### [Source data]
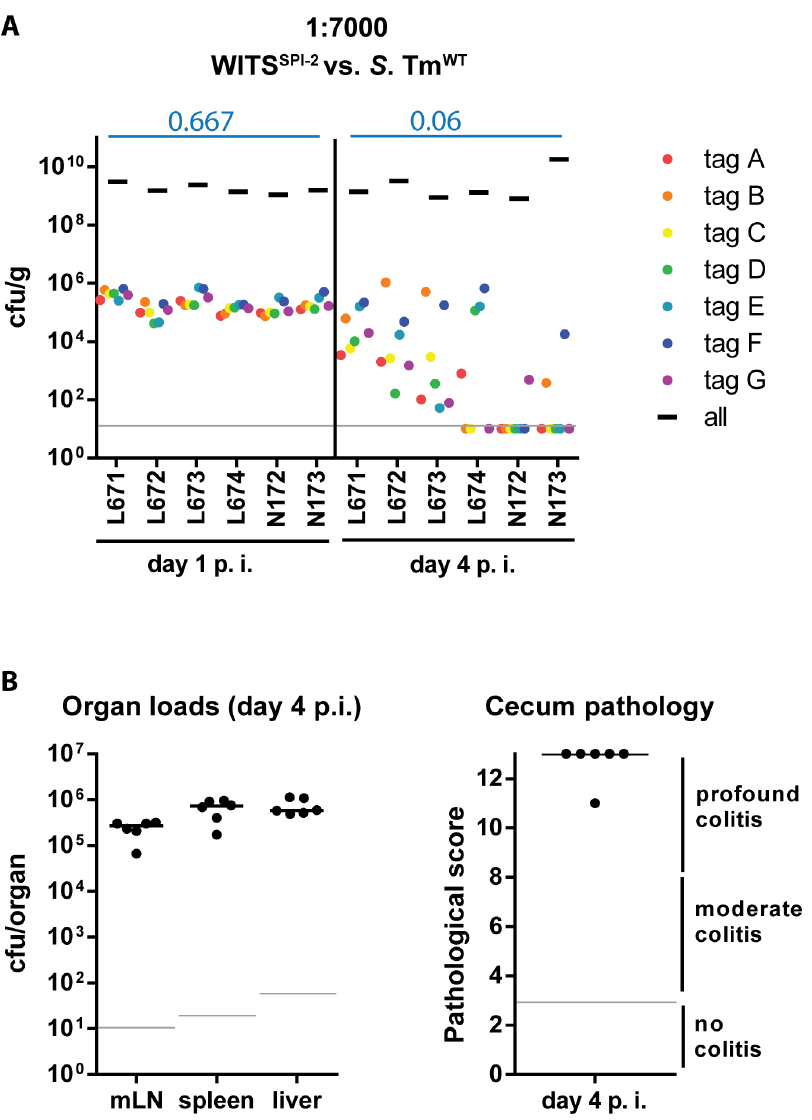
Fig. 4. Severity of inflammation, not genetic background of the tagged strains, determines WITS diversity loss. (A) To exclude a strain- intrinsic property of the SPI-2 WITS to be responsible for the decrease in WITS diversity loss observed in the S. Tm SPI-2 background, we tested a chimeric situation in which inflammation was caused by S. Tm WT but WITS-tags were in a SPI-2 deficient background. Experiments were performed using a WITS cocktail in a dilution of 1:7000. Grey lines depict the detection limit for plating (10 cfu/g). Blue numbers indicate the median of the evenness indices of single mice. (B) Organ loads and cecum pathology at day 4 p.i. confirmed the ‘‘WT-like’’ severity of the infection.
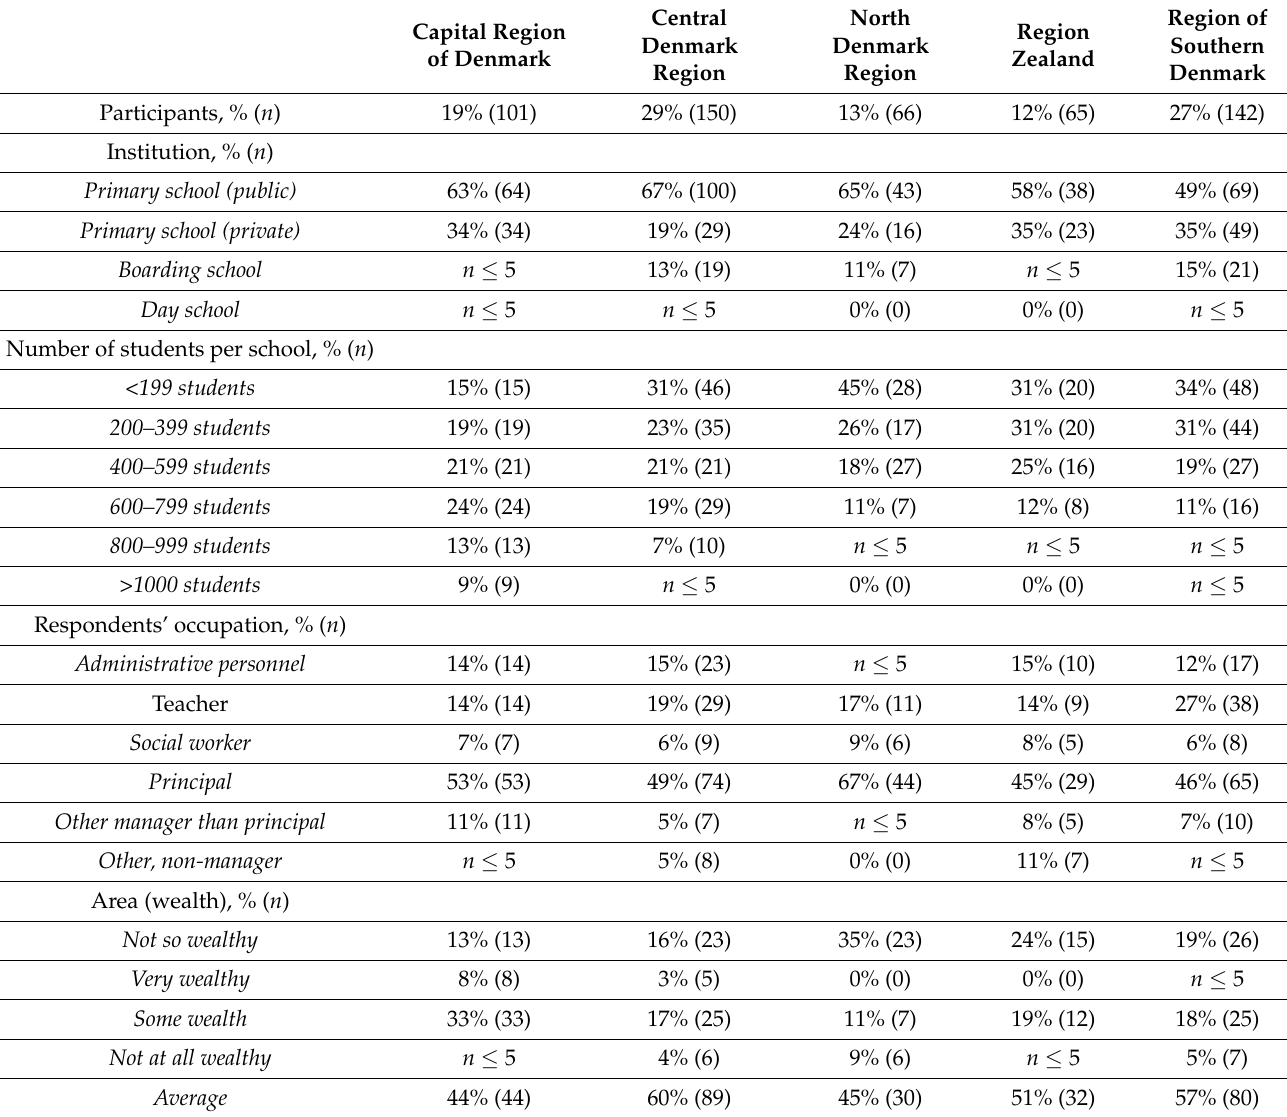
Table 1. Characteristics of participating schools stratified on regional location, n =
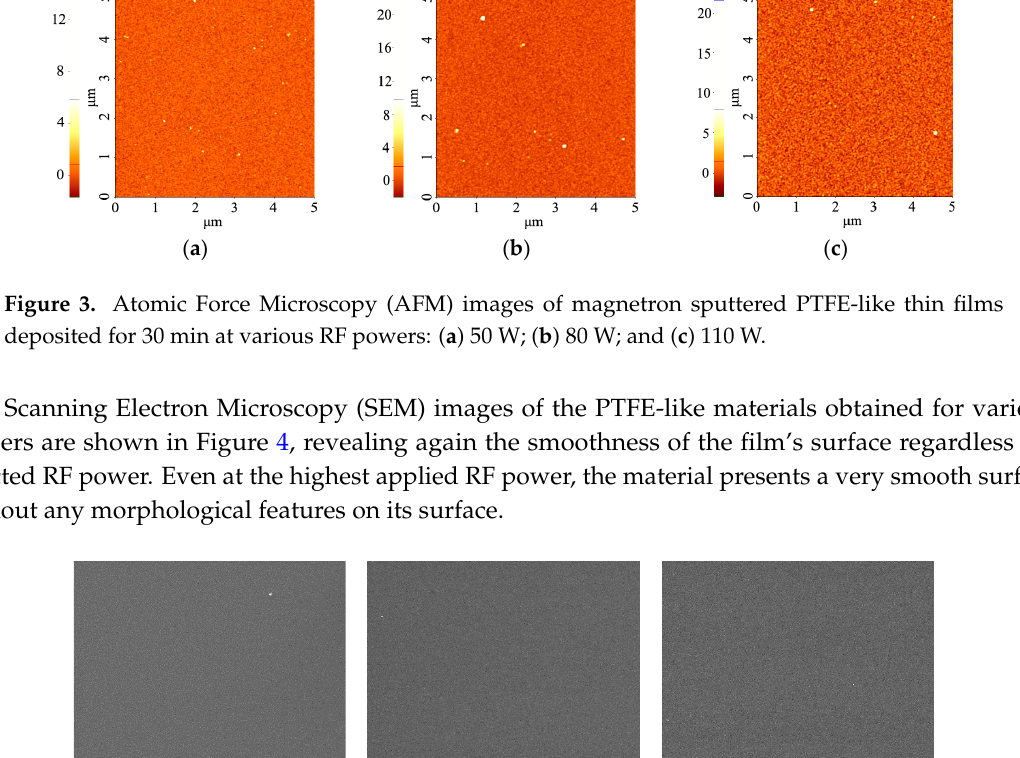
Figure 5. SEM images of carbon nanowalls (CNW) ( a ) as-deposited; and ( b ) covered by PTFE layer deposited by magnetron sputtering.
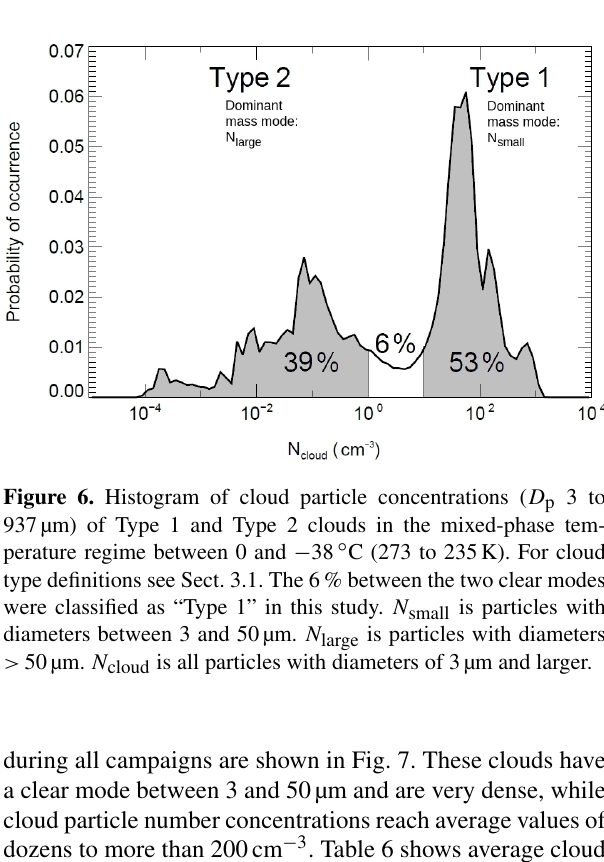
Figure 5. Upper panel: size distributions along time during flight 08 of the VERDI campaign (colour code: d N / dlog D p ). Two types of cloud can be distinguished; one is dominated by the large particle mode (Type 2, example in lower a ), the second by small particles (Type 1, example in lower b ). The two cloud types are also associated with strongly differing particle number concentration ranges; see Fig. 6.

### [Task to complete]
Please copy out every line of the preceding listing that carries "Figure".

### [Result]
Figure 5. SEM images of carbon nanowalls (CNW) ( a ) as-deposited; and ( b ) covered by PTFE layer deposited by magnetron sputtering.
Figure 5. Upper panel: size distributions along time during flight 08 of the VERDI campaign (colour code: d N / dlog D p ). Two types of cloud can be distinguished; one is dominated by the large particle mode (Type 2, example in lower a ), the second by small particles (Type 1, example in lower b ). The two cloud types are also associated with strongly differing particle number concentration ranges; see Fig. 6.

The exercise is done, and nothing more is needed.